Duarte Rolo : C’est l’expérience de la trahison de soi. Cette souffrance apparaît lorsqu’on est amené à adopter des pratiques de travail avec lesquelles on n’est pas d’accord et qui vont à l’encontre de ses valeurs. On a alors l’impression d’être en porte-à-faux vis-à-vis de soi-même et d’une éthique professionnelle. La particularité de cette souffrance, c’est que le travailleur est victime de sa propre conduite : il souffre de ce qu’il fait lui-même. La souffrance éthique fonctionne toujours comme un aveu de participation, un aveu de culpabilité, elle apparaît au moment où l’on accepte de faire ce que l’on pense qu’on n’aurait pas dû accepter, même si on y a été poussé par la hiérarchie, l’organisation du travail, la peur du chômage… C’est cela qui fait que cette souffrance est tellement dévastatrice, on est allé trop loin, on a mis un pied dans la porte, et on est soi-même en train de contribuer à une dégradation de son rapport au travail. Elle peut mener au suicide.
Les centres d’appels téléphoniques semblent être le terreau privilégié de cette souffrance. Pour quelles raisons ?
À l’origine, l’activité des centres d’appels téléphoniques était orientée vers l’assistance au client. Aujourd’hui, elle est de plus en plus centrée sur la vente et le profit. Quand on appelle pour un dépannage ou une réclamation, on se voit proposer un nouvel abonnement, une assurance supplémentaire, un autre téléphone… Situés au départ au bout de la chaîne de l’activité des entreprises, les centres de relations clients sont désormais au cœur de leur action. La finalité commerciale prime la prise en compte pertinente de la demande du client. Dans le cadre d’une relation de service, où le cœur du métier a affaire avec le souci de l’autre, cette opposition est vécue par certains téléconseillers comme une atteinte à la conscience professionnelle.

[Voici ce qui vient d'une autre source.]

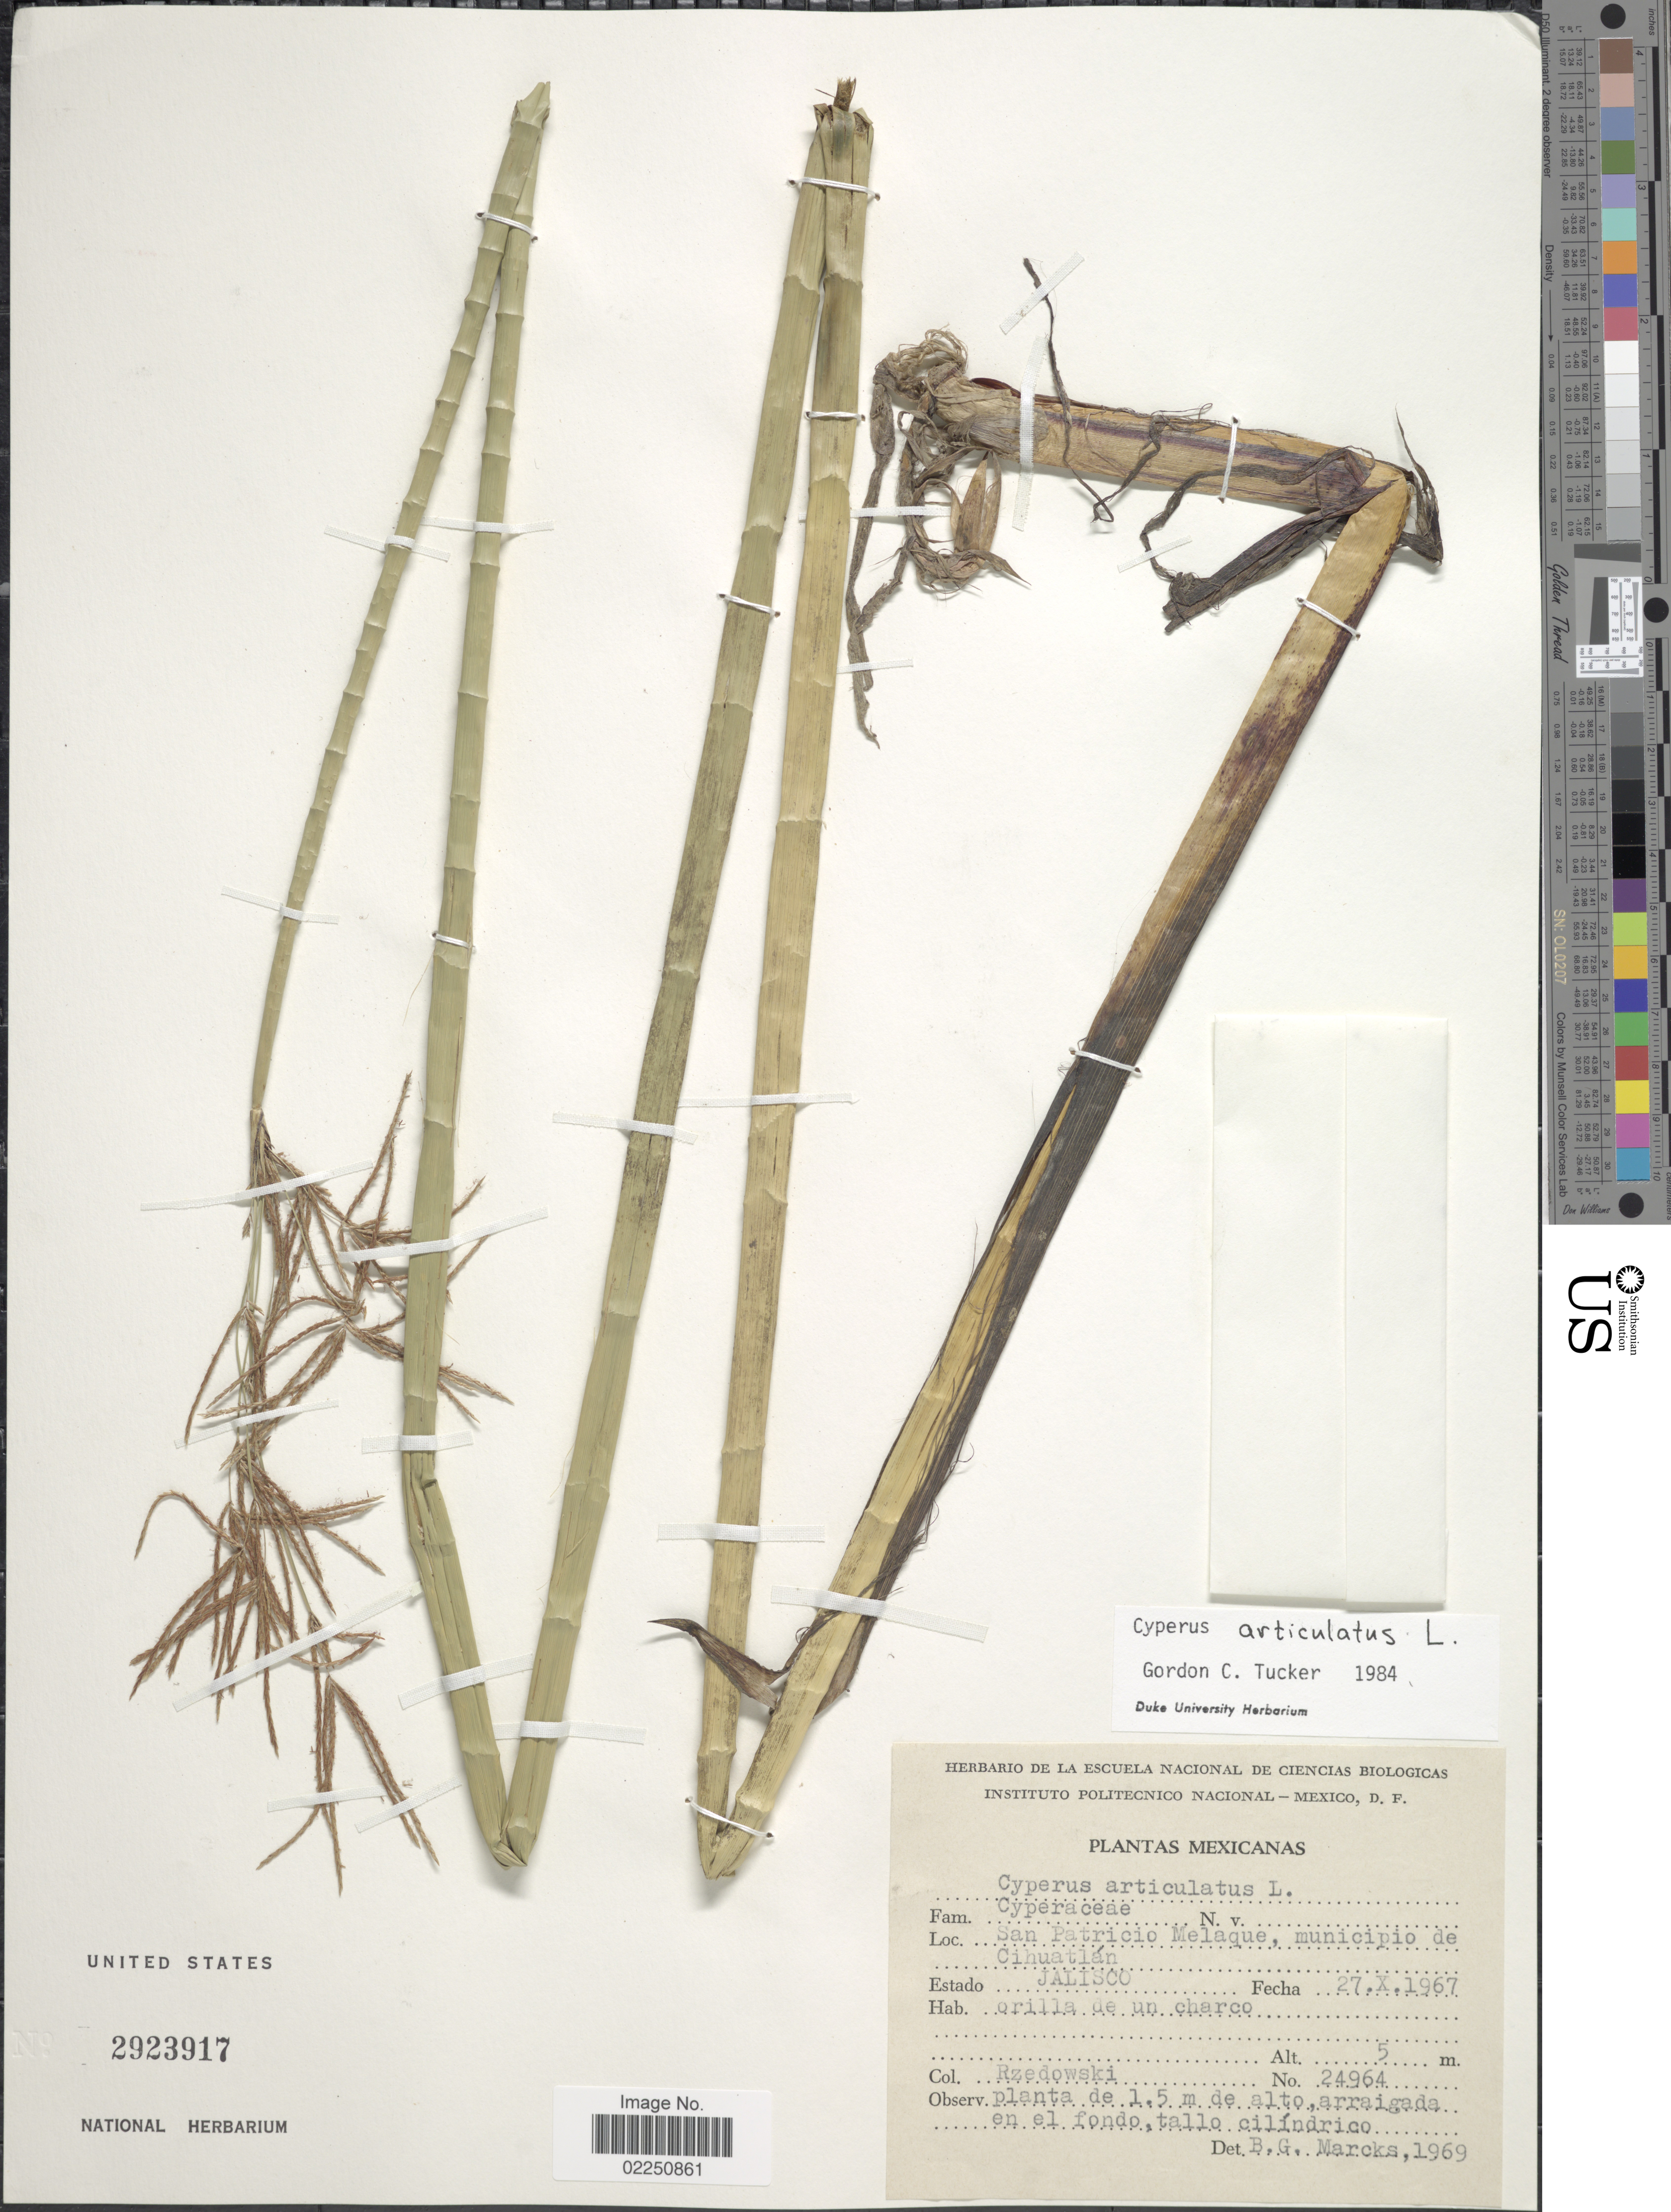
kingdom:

Aujourd’hui, les outils informatiques renforcent les pratiques d’évaluation du travail, le couplage téléphone-ordinateur permet d’enregistrer quasi en temps réel une série d’indicateurs. L’acte de travail est précisément mesuré, point par point. Cet usage permanent d’indicateurs conduit à indexer la qualité du travail à la performance commerciale et à individualiser les formes de rémunération du salarié, soumis à des contrats d’objectifs liés à des primes. Les indicateurs de performance régissent donc l’activité quotidienne et orientent en grande partie la relation avec le client, qui change de nature. Car ces injonctions incessantes à la vente conduisent les agents à faire des entorses aux règles du métier.
Des entorses qui mèneraient à la pratique du mensonge ?
Pour satisfaire les objectifs décidés par l’organisation du travail, les téléopérateurs ne peuvent pas ne pas mentir, la pression des contrats d’objectifs, très forte, les y pousse. Ils vont donc omettre des informations au client pour faciliter la vente, par exemple qu’un branchement sera payant, forcer le placement de produits ou de services dont ils savent à l’avance qu’ils n’auront aucune utilité pour le client, se faire passer pour le responsable en maquillant leur voix quand un client exige de parler à un supérieur afin d’écourter l’échange téléphonique pour pouvoir prendre un nouvel appel… Mentir devient intégralement partie de la tâche, mais l’ordre reste implicite.